> **What is required**
In the data below, find every line that has the string "لحاظ", and copy it.

+--

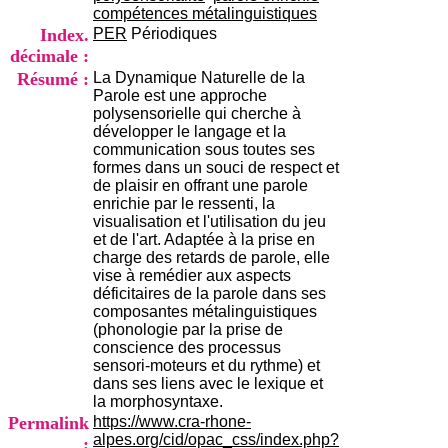
i
compétences métalinguistiques
o
Index.
PER
Périodiques
n
décimale :
d
Résumé :
La Dynamique Naturelle de la
u
Parole est une approche
C
polysensorielle qui cherche à
R
développer le langage et la
A
communication sous toutes ses
R
formes dans un souci de respect et
h
de plaisir en offrant une parole
ô
enrichie par le ressenti, la
n
visualisation et l'utilisation du jeu
e
et de l'art. Adaptée à la prise en
-
charge des retards de parole, elle
A
vise à remédier aux aspects
l
déficitaires de la parole dans ses
p
composantes métalinguistiques
e
(phonologie par la prise de
s
conscience des processus
C
sensori-moteurs et du rythme) et
e
dans ses liens avec le lexique et
n
la morphosyntaxe.
t
Permalink
https://www.cra-rhone-
r
alpes.org/cid/opac_css/index.php?
e
:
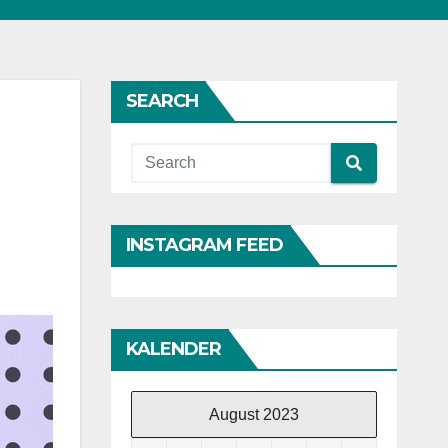
SEARCH
INSTAGRAM FEED
KALENDER
August 2023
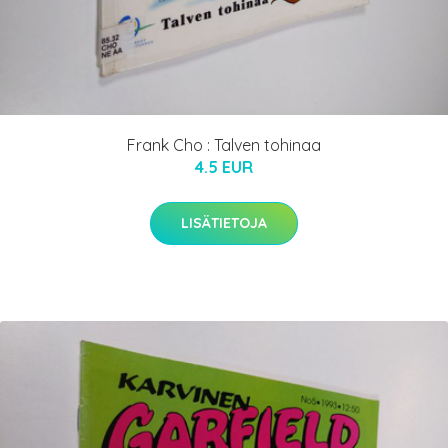
Frank Cho : Talven tohinaa
4.5 EUR
LISÄTIETOJA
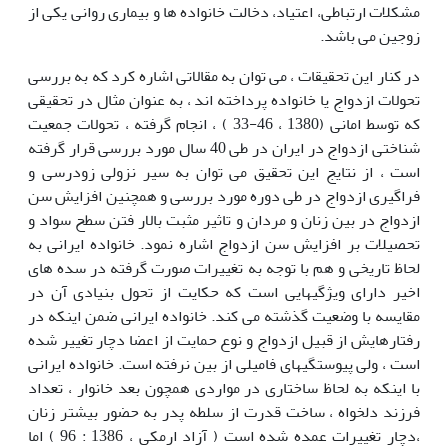
مشکلات ارتباطی، اعتیاد، دخالت خانواده ها و بیماری روانی یکی از
زوجین می باشد.
در کنار این تحقیقات ، می توان به مقالاتی اشاره کرد که به بررسی
تحولات ازدواج یا خانواده پرداخته اند ، به عنوان مثال در تحقیقی
که توسط امانی (1380 ، 46-33 ) ، انجام گرفته ، تحولات جمعیت
شناختی ازدواج در ایران در طی 40 سال مورد بررسی قرار گرفته
است ، از نتایج این تحقیق می توان به سیر نزولی زودرسی و
فراگیری ازدواج در طی دوره مورد بررسی و همچنین افزایش سن
ازدواج در بین زنان و مردان و تاثیر مثبت بالار فتن سطح سواد و
تحصیلات بر افزایش سن ازدواج اشاره نمود. خانواده ایرانی به
لحاظ تاریخی و هم با توجه به تغییرات صورت گرفته در سده های
اخیر دارای ویژگیهایی است که حکایت از تحول بنیادی آن در
مقایسه با وضعیت گذشته می کند. خانواده ایرانی ضمن اینکه در
رفتارهایش از قبیل ازدواج و نوع حمایت از اعضا دچار تغییر شده
است ، ولی پیوستگیهای فامیلی از بین نرفته است. خانواده ایرانی
با اینکه به لحاظ ساختاری در مواردی همچون بعد خانوار ، تعداد
فرزند دلخواه ، ساخت قدرت از سلطه پدر به حضور بیشتر زنان
،دچار تغییرات عمده شده است ( آزاد ارمکی ، 1386 : 96 ) اما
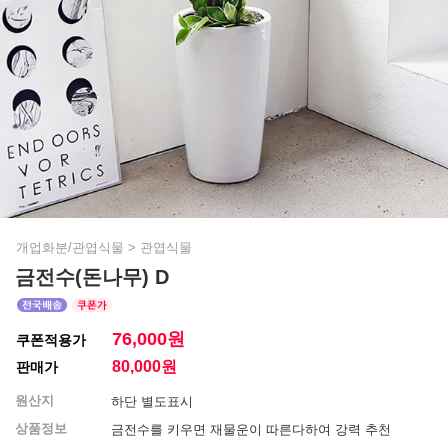
개업화분/관엽식물
>
관엽식물
금전수(돈나무) D
76,000원
쿠폰적용가
80,000
원
판매가
원산지
하단 별도표시
상품정보
금전수를 키우면 재물운이 따른다하여 강력 추천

+--

> **Result for this task**
لحاظ تاریخی و هم با توجه به تغییرات صورت گرفته در سده های
با اینکه به لحاظ ساختاری در مواردی همچون بعد خانوار ، تعداد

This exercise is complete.